Dr. Kathryn Hall1, Matt Andrews2, Mr. Simon Checksfield2, Ms. Keeva Connolly5, Mr. Peter Brenton2, Mr. Christopher Mangion2, Ms. Winnie Mok6, Ms. Caitlin Ramsay1, Ms. Sarah Richmond4, Mr. Goran Sterjov3, Dr. Nigel Ward5, Mr. Peter Brenton2
1Atlas of Living Australia, Brisbane, Australia, 2Atlas of Living Australia, Canberra, Australia, 3Atlas of Living Australia, Melbourne, Australia, 4Bioplatforms Australia, Macquarie University, Australia, 5Australian BioCommons, Brisbane, Australia, 6Australian BioCommons, Melbourne, Australia
Biography:
ORCID iD: https://orcid.org/0000-0002-8785-4513
Kathryn is the Product Champion and Project Manager for the Australian Reference Genome Atlas with the Atlas of Living Australia. Kathryn holds a PhD in the taxonomy of marine flatworm parasites from fishes, and worked for many years, prior to joining the ALA, in the field of invertebrate taxonomy and systematics at the Queensland Museum, where she grew to know and love the unique qualities of marine sponges.

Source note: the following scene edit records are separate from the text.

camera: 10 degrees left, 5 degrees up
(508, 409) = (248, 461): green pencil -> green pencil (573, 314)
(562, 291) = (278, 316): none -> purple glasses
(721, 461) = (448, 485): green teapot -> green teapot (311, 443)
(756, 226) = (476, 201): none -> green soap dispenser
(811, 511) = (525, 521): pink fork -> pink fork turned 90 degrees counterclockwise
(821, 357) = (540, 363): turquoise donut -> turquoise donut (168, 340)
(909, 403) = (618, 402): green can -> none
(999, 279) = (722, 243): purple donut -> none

It was through her work with marine sponges that she first became interested in the eResearch domain. With colleagues at the museum, she amassed specimens, collection data and morphological observations into a single database to help with the MarBOL (Marine Barcode of Life) Project, and along the way learnt many things about relational databasing and the importance of identifiers. This database grew into the SpongeMaps project and from there, she has continued to work in the field of eResearch, keen to make getting access to and understanding data as easy as possible for other taxonomists, as well as other biological researchers.
Abstract:
The Australian Reference Genome Atlas (ARGA) empowers researchers to search for genomic data derived from Australia’s biodiversity through a number of lenses, for example, taxonomy, ecology, and biogeography. Searching for data using taxonomy can be uniquely challenging. Genomic data are stored in repositories under the taxon name given to them when the data were generated, presenting snapshot views of specimens and their identities; but, specimen identifications can be fluid, particularly in light of genomic data, as can the taxonomy used to classify organisms.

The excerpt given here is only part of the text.